Workflows · From Tasks · from_aws_s3

Purpose

Imports data from Amazon S3. If you have an Amazon Cloud configured as your client_cloud you should probably use the do task.

Method of use

Before you can download data you have to give Workflows access. Follow the steps below:

  1. Have the Amazon Cloud administrator create an IAM account
  2. Hand him the list of buckets and folders you want to access
  3. Make sure the following policies are added:
    1. `AmazonS3ReadOnlyAccess` - Minimum required access. You can only read data, but not set the delete_after=yes to delete source files after downloading them.
    2. `AmazonS3FullAccess` - If you want to delete source files when read, or if you want to upload files to AWS S3 with the to_aws_s3 task
  4. Make sure to activate `Programmatic access`
  5. Send Access Key ID and Secret Access Key back to Onesecondbefore staff. They will add it to Workflows.
  6. You should now be able to download data cloud objects from Amazon S3

Configuration

Example usage

extract:
    conn_id: aws_s3_readonly
    bucket: onesecondbefore-demo
    # Download files in folder `my/folder` with file prefix `part-`
    prefix: my/folder/part-

Properties

propertytyperequireddescription
conn_idstringnoConnection string as handed to you by the Onesecondbefore team.
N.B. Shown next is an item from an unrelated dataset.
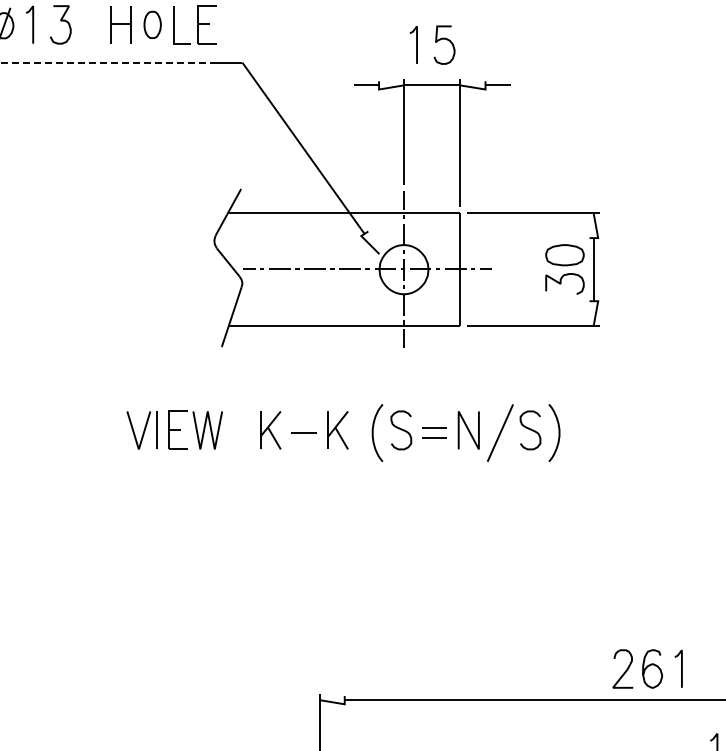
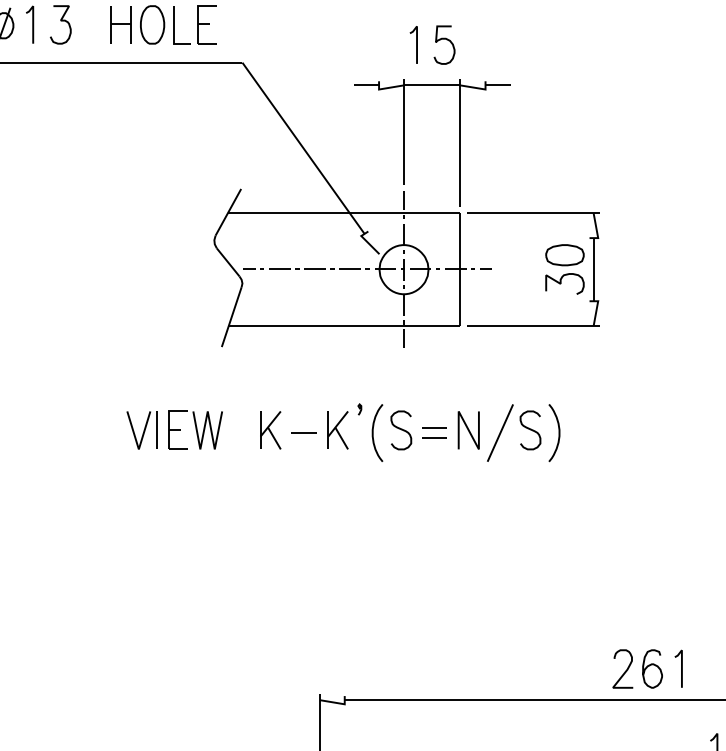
part at (152, 24) size: 19x29 px -> 26x40 px
line at (108, 62): dashed -> solid
curve at (359, 409): none -> present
Default is aws_s3
bucketstringyesContains the Amazon S3 bucket
prefixstringnoDefault is no prefix (all files in the bucket). Contains the prefix. If configured like prefix: my/folder/part-, this means that only blobs with a filename that starts with part- will be downloaded from folder my/folder
delete_afteryesno (boolean)noDefault is no. Set to yes if you want the blob to be deleted after you have imported it. This action cannot be undone. Please refer to the access settings to make sure your account has the correct policy for this.

Details

itemdescription
APIAmazon S3 REST API
Pre-formatted schemaNo. Does not come with a pre-formatted schema.